_PROVIDED RECORDS_.
----------
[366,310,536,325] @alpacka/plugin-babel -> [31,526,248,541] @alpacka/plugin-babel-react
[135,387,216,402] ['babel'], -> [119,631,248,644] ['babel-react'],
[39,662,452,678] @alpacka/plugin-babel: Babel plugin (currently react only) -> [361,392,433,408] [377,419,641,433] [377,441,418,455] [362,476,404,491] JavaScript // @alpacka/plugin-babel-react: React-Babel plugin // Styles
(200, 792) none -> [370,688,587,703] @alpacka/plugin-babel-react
----------
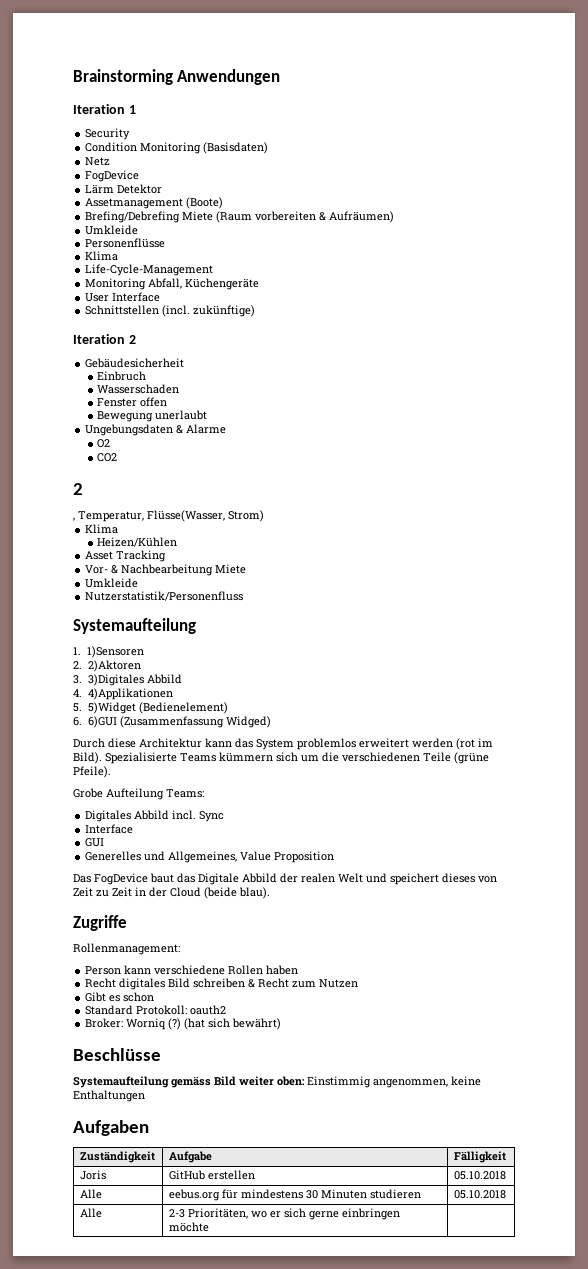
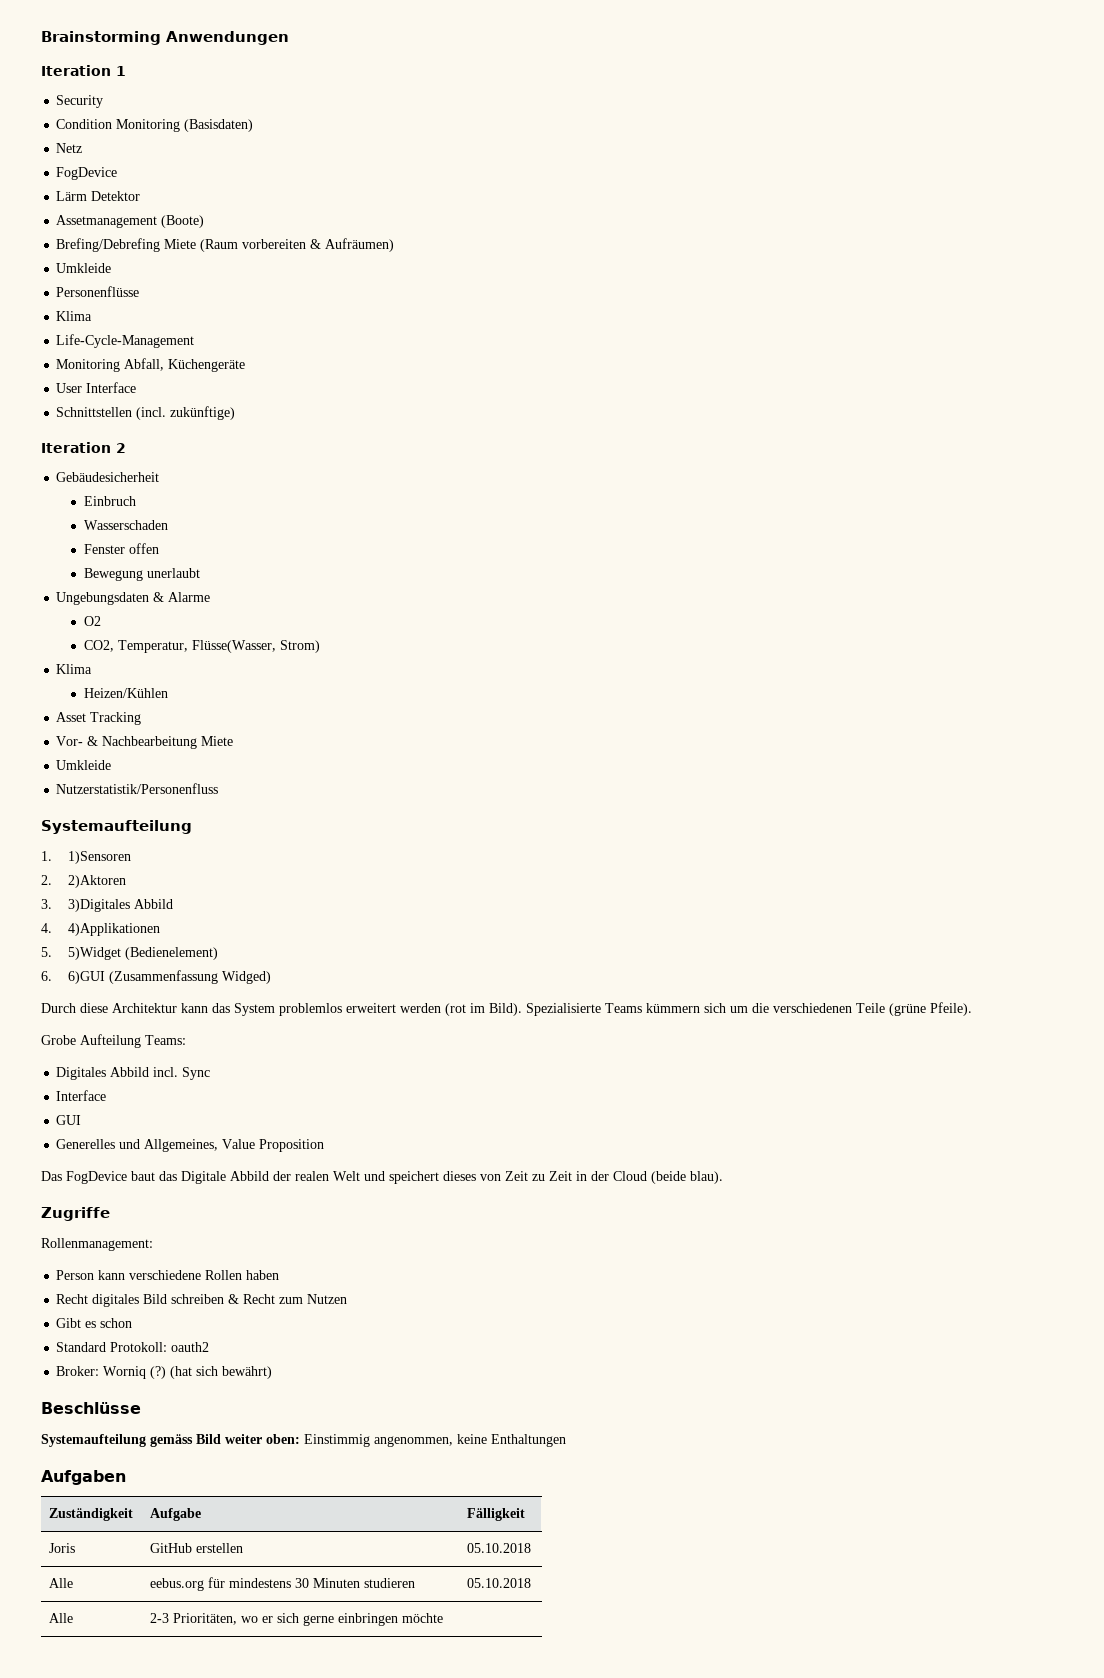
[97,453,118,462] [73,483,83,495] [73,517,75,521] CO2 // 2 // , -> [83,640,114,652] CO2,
----------
_REQUIREMENT_. Look above for the line with "[135,387,216,402] ['babel'], ->" and the line with "(200, 792) none". Write out those two lines and all the lines between them, exactly, and no others.

_ANSWER AREA_.
[135,387,216,402] ['babel'], -> [119,631,248,644] ['babel-react'],
[39,662,452,678] @alpacka/plugin-babel: Babel plugin (currently react only) -> [361,392,433,408] [377,419,641,433] [377,441,418,455] [362,476,404,491] JavaScript // @alpacka/plugin-babel-react: React-Babel plugin // Styles
(200, 792) none -> [370,688,587,703] @alpacka/plugin-babel-react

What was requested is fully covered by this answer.